*** Opening Given records ***

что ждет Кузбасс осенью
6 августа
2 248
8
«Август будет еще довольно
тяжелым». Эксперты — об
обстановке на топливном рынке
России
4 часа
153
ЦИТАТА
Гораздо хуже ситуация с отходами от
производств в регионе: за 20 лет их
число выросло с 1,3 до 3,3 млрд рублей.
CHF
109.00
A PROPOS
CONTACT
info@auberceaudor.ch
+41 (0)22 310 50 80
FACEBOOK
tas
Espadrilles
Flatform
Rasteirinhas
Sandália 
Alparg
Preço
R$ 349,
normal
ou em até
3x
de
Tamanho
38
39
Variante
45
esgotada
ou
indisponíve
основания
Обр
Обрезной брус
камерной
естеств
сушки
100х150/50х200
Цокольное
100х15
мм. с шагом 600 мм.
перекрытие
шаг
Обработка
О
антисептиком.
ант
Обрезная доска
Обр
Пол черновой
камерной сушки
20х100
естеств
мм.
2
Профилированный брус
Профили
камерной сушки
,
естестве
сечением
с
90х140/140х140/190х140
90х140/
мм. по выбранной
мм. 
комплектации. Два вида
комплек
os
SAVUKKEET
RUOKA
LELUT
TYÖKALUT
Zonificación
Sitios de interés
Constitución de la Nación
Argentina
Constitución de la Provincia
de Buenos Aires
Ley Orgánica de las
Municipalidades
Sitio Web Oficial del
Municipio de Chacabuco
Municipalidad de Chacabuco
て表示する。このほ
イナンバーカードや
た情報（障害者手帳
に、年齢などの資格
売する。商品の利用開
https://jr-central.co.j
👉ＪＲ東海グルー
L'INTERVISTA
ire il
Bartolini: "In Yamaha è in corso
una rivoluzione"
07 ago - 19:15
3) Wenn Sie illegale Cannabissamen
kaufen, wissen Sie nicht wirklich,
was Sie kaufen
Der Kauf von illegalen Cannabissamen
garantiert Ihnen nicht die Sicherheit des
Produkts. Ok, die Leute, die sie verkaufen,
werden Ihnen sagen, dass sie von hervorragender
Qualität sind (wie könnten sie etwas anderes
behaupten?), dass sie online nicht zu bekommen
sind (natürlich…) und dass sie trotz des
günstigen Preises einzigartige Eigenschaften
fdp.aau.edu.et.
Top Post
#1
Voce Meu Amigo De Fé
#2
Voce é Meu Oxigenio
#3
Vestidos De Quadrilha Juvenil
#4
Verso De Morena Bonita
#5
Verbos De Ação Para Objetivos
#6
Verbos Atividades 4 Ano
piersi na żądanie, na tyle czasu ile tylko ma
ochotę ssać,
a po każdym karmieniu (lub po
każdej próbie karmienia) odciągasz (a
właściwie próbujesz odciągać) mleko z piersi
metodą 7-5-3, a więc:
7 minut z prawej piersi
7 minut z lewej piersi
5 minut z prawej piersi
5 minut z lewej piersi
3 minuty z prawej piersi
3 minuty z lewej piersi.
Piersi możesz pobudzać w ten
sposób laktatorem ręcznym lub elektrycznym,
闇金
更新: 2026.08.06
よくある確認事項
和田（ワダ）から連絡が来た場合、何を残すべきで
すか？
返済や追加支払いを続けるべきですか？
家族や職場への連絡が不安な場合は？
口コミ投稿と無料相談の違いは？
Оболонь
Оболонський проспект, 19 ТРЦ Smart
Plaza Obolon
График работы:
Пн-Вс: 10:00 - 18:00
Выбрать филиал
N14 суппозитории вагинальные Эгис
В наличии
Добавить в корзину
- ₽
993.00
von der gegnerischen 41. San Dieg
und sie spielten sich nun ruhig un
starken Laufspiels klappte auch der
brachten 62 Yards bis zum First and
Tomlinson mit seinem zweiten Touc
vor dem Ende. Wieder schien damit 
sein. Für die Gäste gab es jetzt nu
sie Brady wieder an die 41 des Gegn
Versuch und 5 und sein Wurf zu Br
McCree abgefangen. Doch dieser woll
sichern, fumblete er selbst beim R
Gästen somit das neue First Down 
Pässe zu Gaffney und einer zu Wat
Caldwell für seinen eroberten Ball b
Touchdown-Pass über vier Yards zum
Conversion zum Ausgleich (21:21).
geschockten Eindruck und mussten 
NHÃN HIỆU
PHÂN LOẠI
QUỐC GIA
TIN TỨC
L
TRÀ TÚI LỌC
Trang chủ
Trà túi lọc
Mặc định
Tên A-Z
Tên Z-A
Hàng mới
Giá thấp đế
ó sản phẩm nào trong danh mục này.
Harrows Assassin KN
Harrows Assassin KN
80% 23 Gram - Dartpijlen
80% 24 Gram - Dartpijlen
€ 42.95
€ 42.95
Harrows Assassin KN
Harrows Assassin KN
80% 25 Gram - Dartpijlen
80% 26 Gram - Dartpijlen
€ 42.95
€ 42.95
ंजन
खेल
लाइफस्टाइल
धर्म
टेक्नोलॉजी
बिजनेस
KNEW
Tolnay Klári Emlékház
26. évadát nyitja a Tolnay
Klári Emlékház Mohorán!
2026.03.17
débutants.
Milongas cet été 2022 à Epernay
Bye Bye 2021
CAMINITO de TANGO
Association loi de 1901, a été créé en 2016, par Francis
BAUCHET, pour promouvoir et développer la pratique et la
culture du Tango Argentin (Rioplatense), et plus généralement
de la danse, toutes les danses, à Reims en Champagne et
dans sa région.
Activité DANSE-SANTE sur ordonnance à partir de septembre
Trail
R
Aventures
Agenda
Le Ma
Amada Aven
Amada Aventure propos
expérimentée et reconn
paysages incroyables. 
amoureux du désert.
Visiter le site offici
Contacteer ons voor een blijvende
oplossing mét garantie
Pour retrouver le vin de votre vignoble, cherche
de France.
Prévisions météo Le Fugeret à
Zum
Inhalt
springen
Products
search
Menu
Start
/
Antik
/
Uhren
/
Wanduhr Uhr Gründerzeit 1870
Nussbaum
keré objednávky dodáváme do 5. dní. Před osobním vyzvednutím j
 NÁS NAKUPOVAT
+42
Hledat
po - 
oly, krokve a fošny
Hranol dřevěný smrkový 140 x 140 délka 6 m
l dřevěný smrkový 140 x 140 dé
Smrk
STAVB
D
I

*** Closing Given records ***

▶ **What to work on**:
Output all entries again exactly; no line may be altered.

▶ **Task solution**:
что ждет Кузбасс осенью
6 августа
2 248
8
«Август будет еще довольно
тяжелым». Эксперты — об
обстановке на топливном рынке
России
4 часа
153
ЦИТАТА
Гораздо хуже ситуация с отходами от
производств в регионе: за 20 лет их
число выросло с 1,3 до 3,3 млрд рублей.
CHF
109.00
A PROPOS
CONTACT
info@auberceaudor.ch
+41 (0)22 310 50 80
FACEBOOK
tas
Espadrilles
Flatform
Rasteirinhas
Sandália 
Alparg
Preço
R$ 349,
normal
ou em até
3x
de
Tamanho
38
39
Variante
45
esgotada
ou
indisponíve
основания
Обр
Обрезной брус
камерной
естеств
сушки
100х150/50х200
Цокольное
100х15
мм. с шагом 600 мм.
перекрытие
шаг
Обработка
О
антисептиком.
ант
Обрезная доска
Обр
Пол черновой
камерной сушки
20х100
естеств
мм.
2
Профилированный брус
Профили
камерной сушки
,
естестве
сечением
с
90х140/140х140/190х140
90х140/
мм. по выбранной
мм. 
комплектации. Два вида
комплек
os
SAVUKKEET
RUOKA
LELUT
TYÖKALUT
Zonificación
Sitios de interés
Constitución de la Nación
Argentina
Constitución de la Provincia
de Buenos Aires
Ley Orgánica de las
Municipalidades
Sitio Web Oficial del
Municipio de Chacabuco
Municipalidad de Chacabuco
て表示する。このほ
イナンバーカードや
た情報（障害者手帳
に、年齢などの資格
売する。商品の利用開
https://jr-central.co.j
👉ＪＲ東海グルー
L'INTERVISTA
ire il
Bartolini: "In Yamaha è in corso
una rivoluzione"
07 ago - 19:15
3) Wenn Sie illegale Cannabissamen
kaufen, wissen Sie nicht wirklich,
was Sie kaufen
Der Kauf von illegalen Cannabissamen
garantiert Ihnen nicht die Sicherheit des
Produkts. Ok, die Leute, die sie verkaufen,
werden Ihnen sagen, dass sie von hervorragender
Qualität sind (wie könnten sie etwas anderes
behaupten?), dass sie online nicht zu bekommen
sind (natürlich…) und dass sie trotz des
günstigen Preises einzigartige Eigenschaften
fdp.aau.edu.et.
Top Post
#1
Voce Meu Amigo De Fé
#2
Voce é Meu Oxigenio
#3
Vestidos De Quadrilha Juvenil
#4
Verso De Morena Bonita
#5
Verbos De Ação Para Objetivos
#6
Verbos Atividades 4 Ano
piersi na żądanie, na tyle czasu ile tylko ma
ochotę ssać,
a po każdym karmieniu (lub po
każdej próbie karmienia) odciągasz (a
właściwie próbujesz odciągać) mleko z piersi
metodą 7-5-3, a więc:
7 minut z prawej piersi
7 minut z lewej piersi
5 minut z prawej piersi
5 minut z lewej piersi
3 minuty z prawej piersi
3 minuty z lewej piersi.
Piersi możesz pobudzać w ten
sposób laktatorem ręcznym lub elektrycznym,
闇金
更新: 2026.08.06
よくある確認事項
和田（ワダ）から連絡が来た場合、何を残すべきで
すか？
返済や追加支払いを続けるべきですか？
家族や職場への連絡が不安な場合は？
口コミ投稿と無料相談の違いは？
Оболонь
Оболонський проспект, 19 ТРЦ Smart
Plaza Obolon
График работы:
Пн-Вс: 10:00 - 18:00
Выбрать филиал
N14 суппозитории вагинальные Эгис
В наличии
Добавить в корзину
- ₽
993.00
von der gegnerischen 41. San Dieg
und sie spielten sich nun ruhig un
starken Laufspiels klappte auch der
brachten 62 Yards bis zum First and
Tomlinson mit seinem zweiten Touc
vor dem Ende. Wieder schien damit 
sein. Für die Gäste gab es jetzt nu
sie Brady wieder an die 41 des Gegn
Versuch und 5 und sein Wurf zu Br
McCree abgefangen. Doch dieser woll
sichern, fumblete er selbst beim R
Gästen somit das neue First Down 
Pässe zu Gaffney und einer zu Wat
Caldwell für seinen eroberten Ball b
Touchdown-Pass über vier Yards zum
Conversion zum Ausgleich (21:21).
geschockten Eindruck und mussten 
NHÃN HIỆU
PHÂN LOẠI
QUỐC GIA
TIN TỨC
L
TRÀ TÚI LỌC
Trang chủ
Trà túi lọc
Mặc định
Tên A-Z
Tên Z-A
Hàng mới
Giá thấp đế
ó sản phẩm nào trong danh mục này.
Harrows Assassin KN
Harrows Assassin KN
80% 23 Gram - Dartpijlen
80% 24 Gram - Dartpijlen
€ 42.95
€ 42.95
Harrows Assassin KN
Harrows Assassin KN
80% 25 Gram - Dartpijlen
80% 26 Gram - Dartpijlen
€ 42.95
€ 42.95
ंजन
खेल
लाइफस्टाइल
धर्म
टेक्नोलॉजी
बिजनेस
KNEW
Tolnay Klári Emlékház
26. évadát nyitja a Tolnay
Klári Emlékház Mohorán!
2026.03.17
débutants.
Milongas cet été 2022 à Epernay
Bye Bye 2021
CAMINITO de TANGO
Association loi de 1901, a été créé en 2016, par Francis
BAUCHET, pour promouvoir et développer la pratique et la
culture du Tango Argentin (Rioplatense), et plus généralement
de la danse, toutes les danses, à Reims en Champagne et
dans sa région.
Activité DANSE-SANTE sur ordonnance à partir de septembre
Trail
R
Aventures
Agenda
Le Ma
Amada Aven
Amada Aventure propos
expérimentée et reconn
paysages incroyables. 
amoureux du désert.
Visiter le site offici
Contacteer ons voor een blijvende
oplossing mét garantie
Pour retrouver le vin de votre vignoble, cherche
de France.
Prévisions météo Le Fugeret à
Zum
Inhalt
springen
Products
search
Menu
Start
/
Antik
/
Uhren
/
Wanduhr Uhr Gründerzeit 1870
Nussbaum
keré objednávky dodáváme do 5. dní. Před osobním vyzvednutím j
 NÁS NAKUPOVAT
+42
Hledat
po - 
oly, krokve a fošny
Hranol dřevěný smrkový 140 x 140 délka 6 m
l dřevěný smrkový 140 x 140 dé
Smrk
STAVB
D
I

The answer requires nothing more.